Collection entries
◇ ◇ ◇ ◇
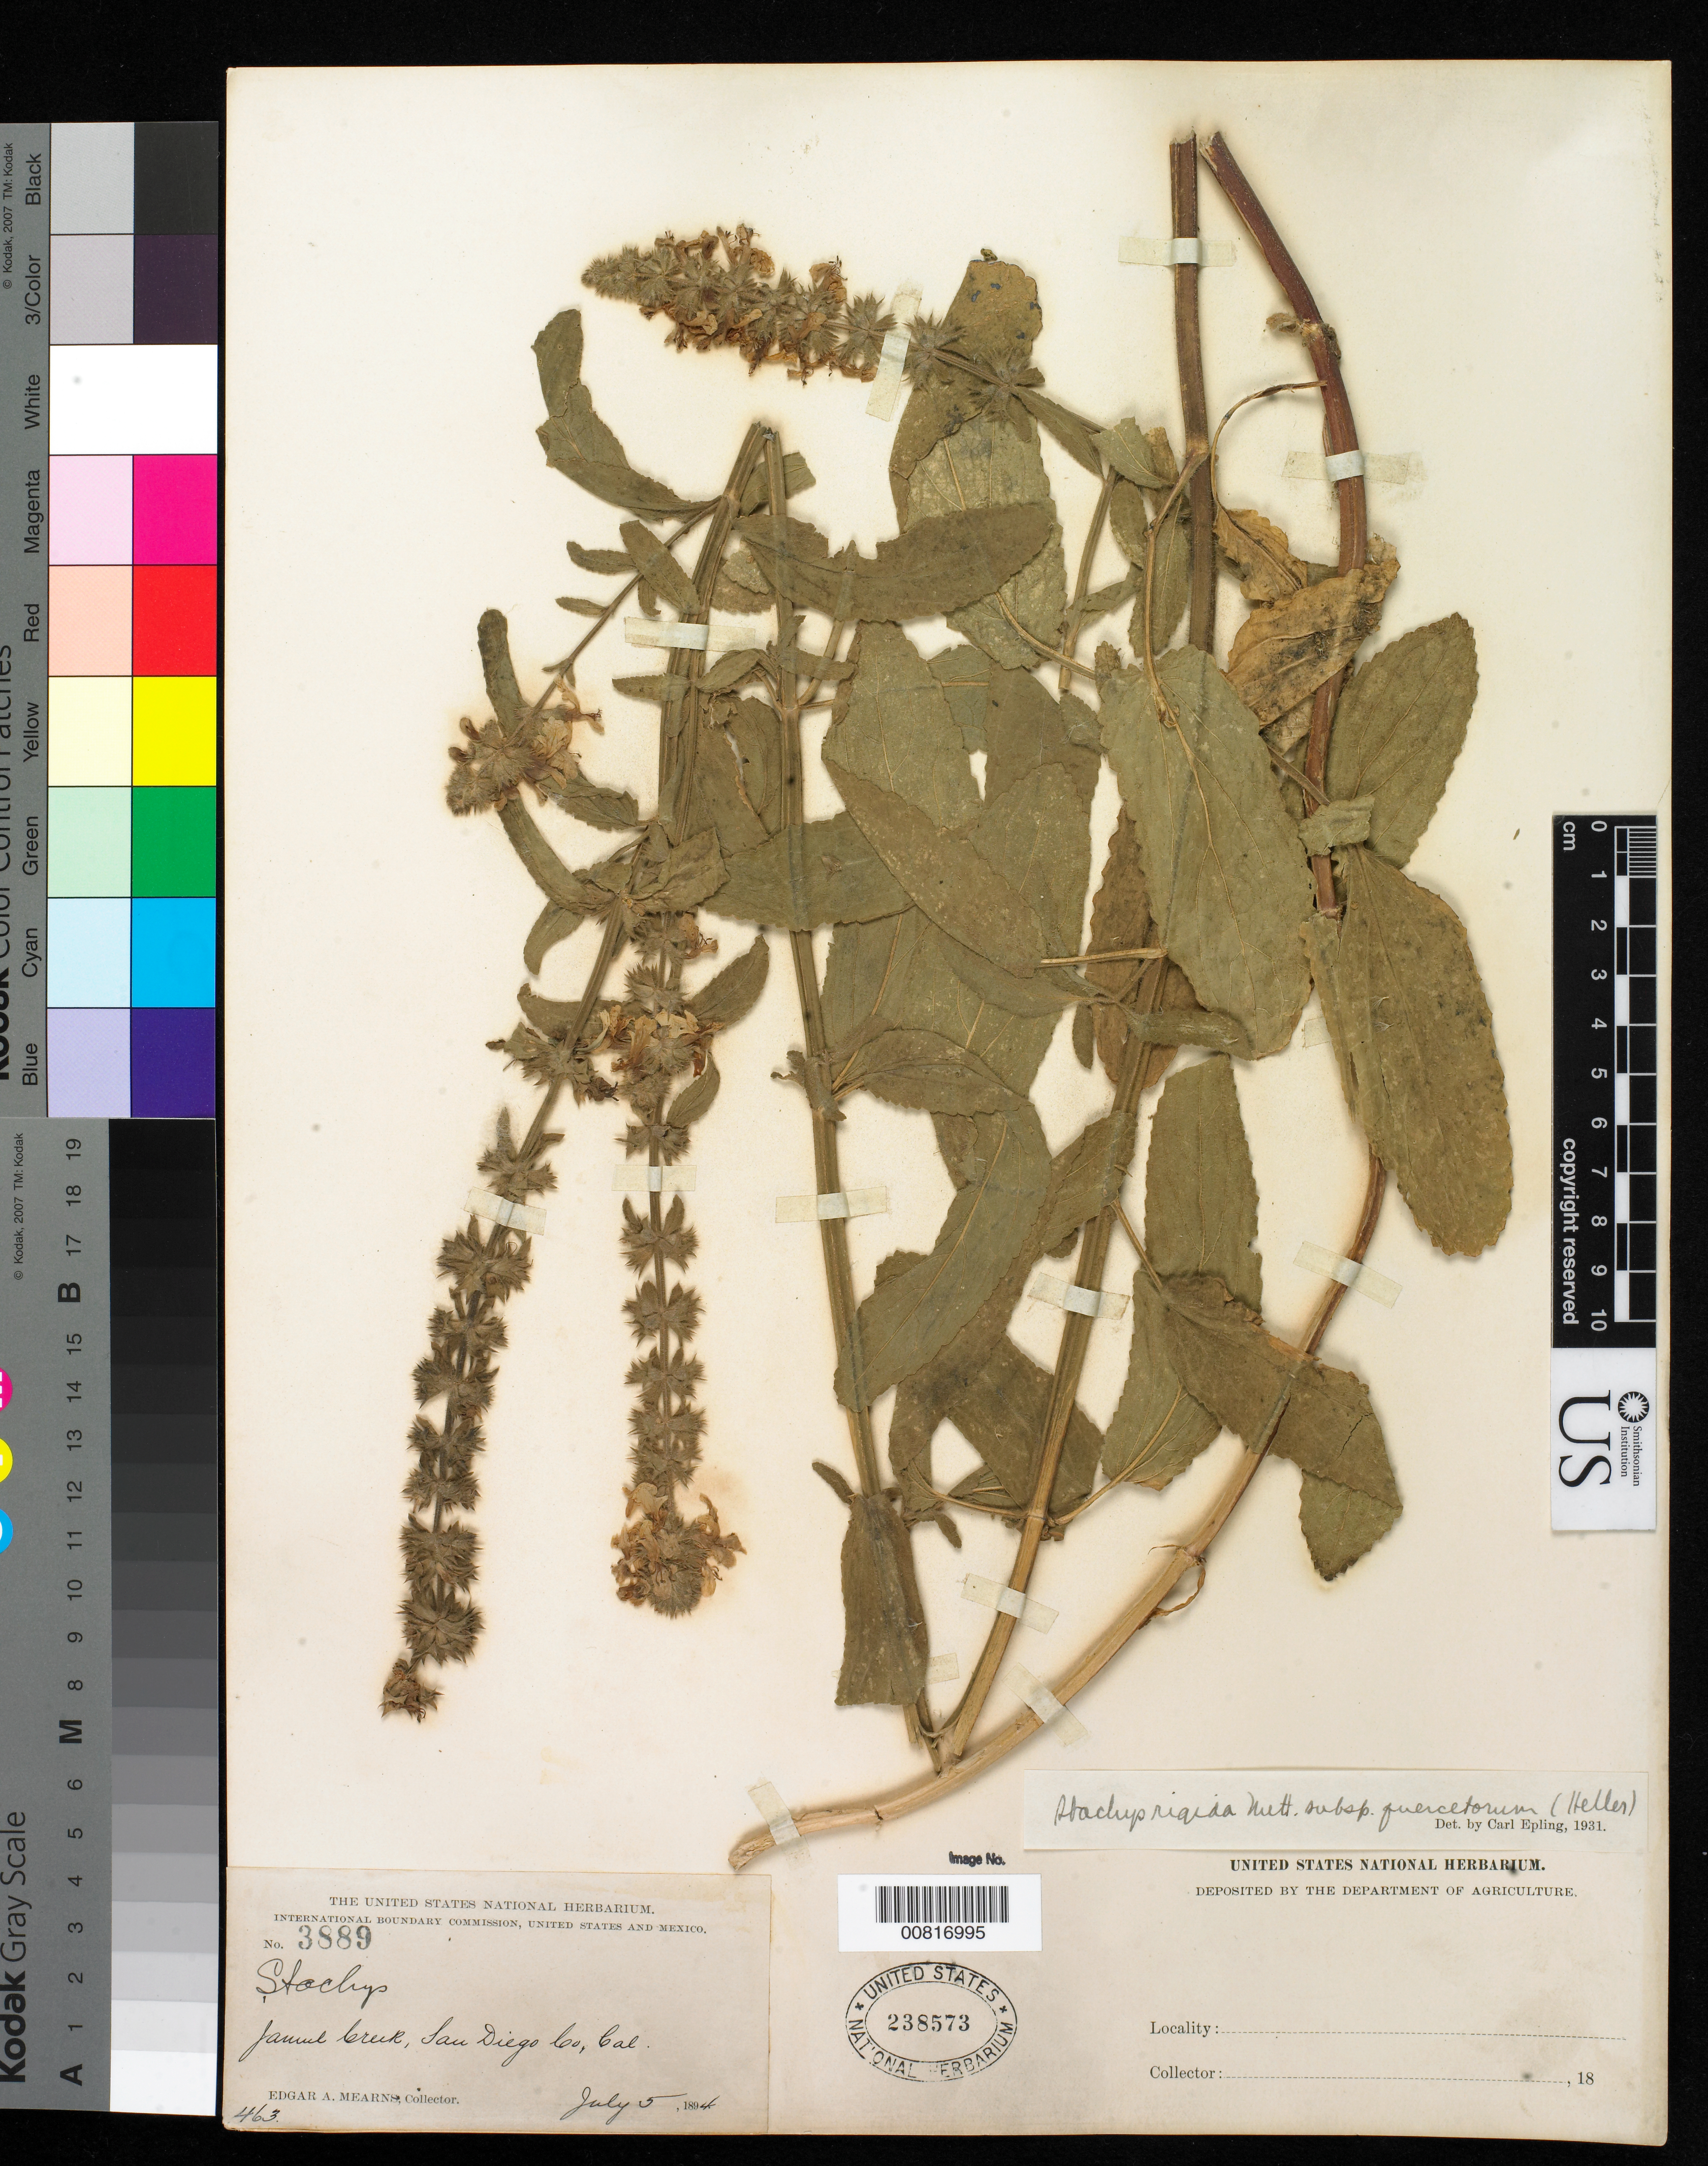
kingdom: Plantae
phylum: Tracheophyta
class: Magnoliopsida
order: Lamiales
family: Lamiaceae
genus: Stachys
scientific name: Stachys rigida subsp. quercetorum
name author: (A. Heller) Epling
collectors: E. A. Mearns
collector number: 3889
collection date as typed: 05 Jul 1894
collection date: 1894-07-05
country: United States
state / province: California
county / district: San Diego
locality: Jamul Creek, San Diego County, California.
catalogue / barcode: US 238573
◇ ◇ ◇ ◇
WHAT IS EXPECTED: Write out the lines above again, switching "locality" to "collection site" and keeping everything else unchanged. Leave the pictures out of your answer.

RESULT:
kingdom: Plantae
phylum: Tracheophyta
class: Magnoliopsida
order: Lamiales
family: Lamiaceae
genus: Stachys
scientific name: Stachys rigida subsp. quercetorum
name author: (A. Heller) Epling
collectors: E. A. Mearns
collector number: 3889
collection date as typed: 05 Jul 1894
collection date: 1894-07-05
country: United States
state / province: California
county / district: San Diego
collection site: Jamul Creek, San Diego County, California.
catalogue / barcode: US 238573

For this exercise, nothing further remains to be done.